Supplied text:
- - - - - - -
Dental care in infancy and early childhood is frequently underemphasised — partly because primary (baby) teeth are sometimes perceived as less important than permanent teeth, and partly because tooth-brushing is one of the many daily battles of toddler life. In reality, the primary teeth are important for chewing, speech development, and space maintenance for permanent teeth; dental caries in young children is preventable and common; and the habits established in early childhood shape dental health for life.
Understanding when to start, what toothpaste to use, how to manage brushing resistance, and when to visit the dentist helps parents give their child's dental health the attention it deserves.
Healthbooq supports parents with evidence-based guidance on infant and toddler care, including dental hygiene, and how to access NHS dental care for young children.
When to Start and What to Use
Dental care begins with the first tooth — typically around six months, though timing varies widely. Before teeth appear, the gums can be wiped with a clean damp cloth; there is no clinical need for any specific gum care routine in the edentulous (toothless) period.
From the moment the first tooth erupts, twice-daily brushing with a fluoride toothpaste is recommended. Fluoride is the most important evidence-based component of dental decay prevention: it strengthens the enamel of developing teeth and inhibits the bacterial activity that causes caries. A common parental concern is that fluoride in toothpaste is harmful to swallow; in the small amounts used for children's brushing, this is not a safety concern.
The concentration of fluoride toothpaste appropriate for young children: UK guidance (Public Health England and the BSPD) recommends using a toothpaste containing at least 1,000 ppm (parts per million) fluoride for children from the first tooth through to age three, using a smear (the size of a grain of rice). Children from three to six years should use a pea-sized amount of 1,000 ppm fluoride toothpaste. Standard adult toothpaste (1,450 ppm fluoride) can be used for children from age three, with a pea-sized amount.
The use of "children's" toothpastes containing below 1,000 ppm fluoride is no longer recommended for young children, as they do not provide adequate caries protection. Parents should check the fluoride concentration on the label.
Brushing Technique and Parental Role
The recommended technique is brushing all tooth surfaces — outer surfaces, inner surfaces, and chewing surfaces — using small circular or gentle scrubbing motions. Brushing should last approximately two minutes twice daily (morning and before bed; the bedtime brush is the more important of the two, as saliva flow decreases during sleep, reducing the mouth's natural protective mechanism). After the bedtime brush, the child should have nothing to eat or drink except plain water.
- - - - - - -
Stored items:
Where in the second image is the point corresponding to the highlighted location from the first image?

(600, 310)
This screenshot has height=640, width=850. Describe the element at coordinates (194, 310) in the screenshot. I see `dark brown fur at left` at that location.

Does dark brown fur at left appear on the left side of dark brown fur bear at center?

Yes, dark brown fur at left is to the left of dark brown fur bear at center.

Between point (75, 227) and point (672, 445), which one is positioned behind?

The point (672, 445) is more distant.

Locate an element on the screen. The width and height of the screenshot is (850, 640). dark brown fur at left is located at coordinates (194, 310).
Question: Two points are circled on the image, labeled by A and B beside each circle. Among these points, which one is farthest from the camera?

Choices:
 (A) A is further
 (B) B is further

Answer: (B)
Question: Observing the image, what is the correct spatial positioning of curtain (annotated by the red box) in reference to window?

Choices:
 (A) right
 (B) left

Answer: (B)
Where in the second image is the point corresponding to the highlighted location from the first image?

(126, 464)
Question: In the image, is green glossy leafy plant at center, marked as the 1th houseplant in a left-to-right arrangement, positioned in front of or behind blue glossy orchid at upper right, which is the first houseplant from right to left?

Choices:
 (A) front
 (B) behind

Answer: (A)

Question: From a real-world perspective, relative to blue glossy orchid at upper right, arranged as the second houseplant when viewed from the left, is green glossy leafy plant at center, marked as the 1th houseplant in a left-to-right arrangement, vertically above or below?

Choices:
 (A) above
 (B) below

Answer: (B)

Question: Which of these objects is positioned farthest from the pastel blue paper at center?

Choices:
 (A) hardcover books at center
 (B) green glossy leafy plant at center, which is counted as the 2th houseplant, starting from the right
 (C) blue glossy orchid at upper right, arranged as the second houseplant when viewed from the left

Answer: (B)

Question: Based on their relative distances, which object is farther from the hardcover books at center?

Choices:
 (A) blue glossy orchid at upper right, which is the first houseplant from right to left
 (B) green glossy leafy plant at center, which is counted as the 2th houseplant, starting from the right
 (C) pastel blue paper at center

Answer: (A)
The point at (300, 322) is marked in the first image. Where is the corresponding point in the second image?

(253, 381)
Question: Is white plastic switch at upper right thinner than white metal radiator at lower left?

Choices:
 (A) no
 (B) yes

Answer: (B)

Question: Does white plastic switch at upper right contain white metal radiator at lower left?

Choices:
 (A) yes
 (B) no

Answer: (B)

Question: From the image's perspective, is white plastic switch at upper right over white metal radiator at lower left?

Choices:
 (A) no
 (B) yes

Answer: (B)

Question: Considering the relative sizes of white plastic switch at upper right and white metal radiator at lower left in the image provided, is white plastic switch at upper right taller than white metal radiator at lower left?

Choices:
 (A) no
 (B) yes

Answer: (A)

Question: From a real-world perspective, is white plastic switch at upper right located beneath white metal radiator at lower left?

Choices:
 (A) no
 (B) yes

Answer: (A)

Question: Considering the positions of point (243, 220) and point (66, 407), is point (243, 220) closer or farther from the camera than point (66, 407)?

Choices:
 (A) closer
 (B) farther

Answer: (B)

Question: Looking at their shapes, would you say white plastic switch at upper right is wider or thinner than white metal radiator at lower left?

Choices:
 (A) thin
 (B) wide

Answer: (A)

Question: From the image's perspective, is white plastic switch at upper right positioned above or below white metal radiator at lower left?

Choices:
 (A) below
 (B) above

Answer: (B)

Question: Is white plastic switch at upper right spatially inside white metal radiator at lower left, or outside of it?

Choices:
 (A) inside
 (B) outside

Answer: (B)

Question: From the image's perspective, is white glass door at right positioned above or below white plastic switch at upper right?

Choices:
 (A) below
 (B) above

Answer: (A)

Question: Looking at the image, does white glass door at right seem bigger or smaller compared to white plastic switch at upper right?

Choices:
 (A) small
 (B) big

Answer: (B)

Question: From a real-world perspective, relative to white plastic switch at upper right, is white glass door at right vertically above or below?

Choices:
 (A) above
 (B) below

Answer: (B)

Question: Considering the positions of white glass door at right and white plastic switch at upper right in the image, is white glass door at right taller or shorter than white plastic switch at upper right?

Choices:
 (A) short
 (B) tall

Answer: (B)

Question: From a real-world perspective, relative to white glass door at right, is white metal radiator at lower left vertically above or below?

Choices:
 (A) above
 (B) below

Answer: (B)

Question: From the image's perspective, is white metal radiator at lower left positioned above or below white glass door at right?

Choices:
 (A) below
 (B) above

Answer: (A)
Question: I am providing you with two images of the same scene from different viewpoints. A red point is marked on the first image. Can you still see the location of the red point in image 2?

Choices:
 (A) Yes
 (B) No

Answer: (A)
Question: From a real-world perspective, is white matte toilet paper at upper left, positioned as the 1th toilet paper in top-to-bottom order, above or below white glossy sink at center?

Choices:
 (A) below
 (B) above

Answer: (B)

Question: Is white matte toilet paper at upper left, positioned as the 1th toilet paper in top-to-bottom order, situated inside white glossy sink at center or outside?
- - - - - - -
Apply what you read:
**1.** Output the section of the children's dental care text between "Dental care in" and "attention it deserves.", inclusive, reproducing the wording exactly.
**2.** Pick up the children's dental care text after its final sentence and carry it forward.

Task-by-task outputs:
**1.**
Dental care in infancy and early childhood is frequently underemphasised — partly because primary (baby) teeth are sometimes perceived as less important than permanent teeth, and partly because tooth-brushing is one of the many daily battles of toddler life. In reality, the primary teeth are important for chewing, speech development, and space maintenance for permanent teeth; dental caries in young children is preventable and common; and the habits established in early childhood shape dental health for life.
Understanding when to start, what toothpaste to use, how to manage brushing resistance, and when to visit the dentist helps parents give their child's dental health the attention it deserves.

**2.**
Parental brushing (not supervised self-brushing) is recommended until at least age seven to eight, as young children do not have the manual dexterity or understanding of thoroughness required to brush effectively alone. In early toddlerhood, this means brushing teeth for a frequently resistant child — a common challenge.
Strategies for managing brushing resistance include making it a predictable part of routine (same time, same place, same sequence), using a brushing timer or song, allowing the child to choose their toothbrush (without compromising fluoride concentration in toothpaste), and using distraction. Ultimately, toothbrushing is a non-negotiable health activity, and the parent deciding firmly that it will happen — while working to make it as positive an experience as possible — is more effective than avoiding conflict by avoiding brushing.
Diet and Dental Health
Sugar is the dietary substrate for the bacteria (primarily Streptococcus mutans) that produce the acid that causes tooth decay. The frequency of sugar exposure matters as much as the quantity: four separate sugary snacks across the day are more damaging than the same total amount of sugar consumed in one sitting, because each sugar exposure produces a period of acid attack that erodes enamel.
Practical recommendations: limit sugary snacks and drinks to mealtimes; offer water as the primary drink between meals; avoid fruit juices and squash as regular drinks (they are acidic and sugary); do not add sugar or honey to food or drinks; avoid putting a baby to sleep with a bottle of milk or juice (which bathes the teeth in sugar throughout the night — "baby bottle tooth decay").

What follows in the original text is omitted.